Last month, the Shanghai World Expo 2010 attracted just over 73 million visitors during its six-month run, shattering previous Expo attendance records and making it one of the largest events ever staged. This had, of course, been China’s goal all along; it was a matter of national pride and yet another demonstration of China’s waxing might. But as the New York Times reported, China may have forced its own citizens to attend in order to meet its goal. State-run tourist agencies and state corporations handed out free travel vouchers in order to satisfy government-imposed attendance quotas. And if workers did not make the sometimes day-long trip to Shanghai, their wages could be cut. 


What better parable than this for China’s model of state capitalism? Since 1978, China has moved away from a command economy towards something resembling the free market. There are still roughly 150 corporations that report directly to the state, especially in industries deemed vital to national security or sustainable development, like oil, cement, timber, and infrastructure. But the vast majority of businesses in China are privately owned. State-owned enterprises (SOEs) comprise just 3.1 percent of the total number of businesses.

But as the World Expo example illustrates, the authoritarian government can step in and disrupt the free market whenever it sees fit and stands to profit. Stefan Halper, a Senior Fellow at the Cambridge Centre of International Studies, explains to Big Think that Beijing has been known to impose quite harsh limitations of businesses if the economy begins to overheat, if there are inflationary pressures, or (in the case of real estate bubbles) if there is an inadequate supply of labor or shifts in demand.

“The strength of this model is that it harnesses the productive and entrepreneurial capacity of the market and, either through joint ownership, joint ventures, or full ownership, it takes the profit and uses it for state priorities,” says Halper.

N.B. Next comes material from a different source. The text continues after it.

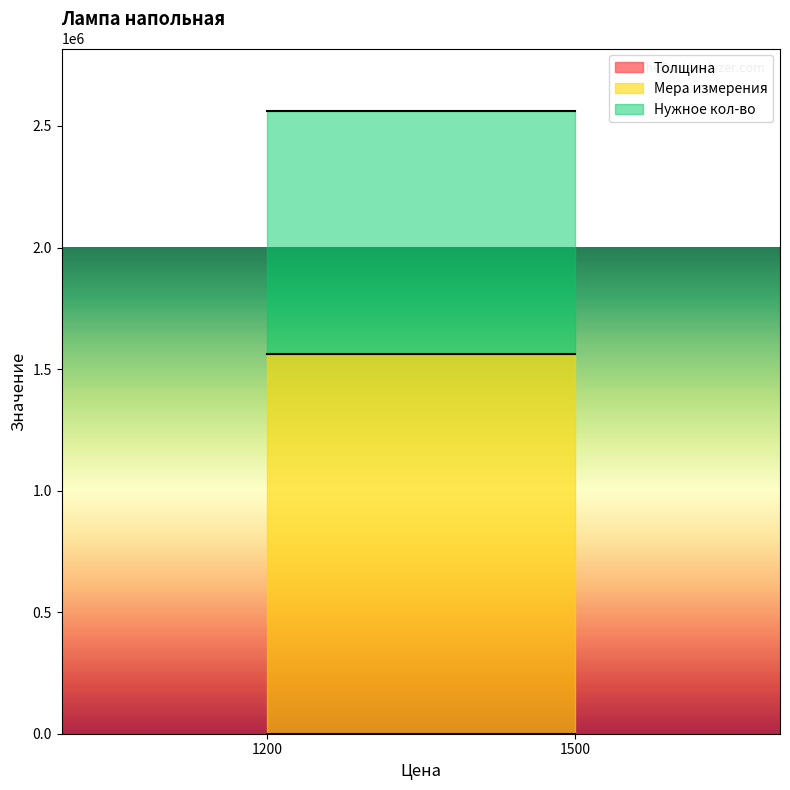

What is the sum of the Нужное кол-во values at 1500 and 1200?

2000000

And as a result, China has enjoyed unprecedented 10 percent growth for over a quarter of a century, pulling millions of people out of poverty and creating a thriving middle class. 

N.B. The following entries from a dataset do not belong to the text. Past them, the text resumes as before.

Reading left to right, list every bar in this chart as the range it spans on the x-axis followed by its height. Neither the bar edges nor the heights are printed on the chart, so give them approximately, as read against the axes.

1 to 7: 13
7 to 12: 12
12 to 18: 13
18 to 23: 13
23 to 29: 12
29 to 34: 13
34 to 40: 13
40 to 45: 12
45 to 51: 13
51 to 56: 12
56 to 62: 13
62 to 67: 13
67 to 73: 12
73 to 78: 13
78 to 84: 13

In light of China’s tremendous success, many in the West worry that its model of market authoritarianism will eclipse America’s model of democratic capitalism. And in many developing countries, this may indeed be the case, says Halper. “China does not have to impose this model on anyone,” he says. “It is admired and envied by millions of people in the world beyond the West. These are countries where there is much greater interest in stability and material well being than having an open public square. One of the basic building blocks of the good life for Americans and westerners has to do with personal freedoms of expression, belief, assembly, and movement, and that is not something which is part of China’s presentation. Nor is it something to which China’s admirers give enormous priority.” It also doesn’t hurt that China is willing to invest billions in infrastructural projects in countries where it wants to exploit natural resources; it has invested $9.3 billion in Africa alone. 

As China and its sphere of influence grows, will it pose a viable alternative model to free market capitalism? Especially in the months after the recent economic crisis, proponents of Chinese state capitalism prophesied the end of the American model. Single-party or authoritarian governments can take decisive action to combat recessions and can even minimize bubbles in the first place in ways that the divided U.S. government cannot, they said. But market authoritarianism will not replace the free market in developed countries, says Halper. Free-market capitalism remains the most dynamic and viable economic model. Yet it is clear that, as China and other developing countries become powerful global players, its version of market authoritarianism will greatly impact, if not dominate, the 21st century.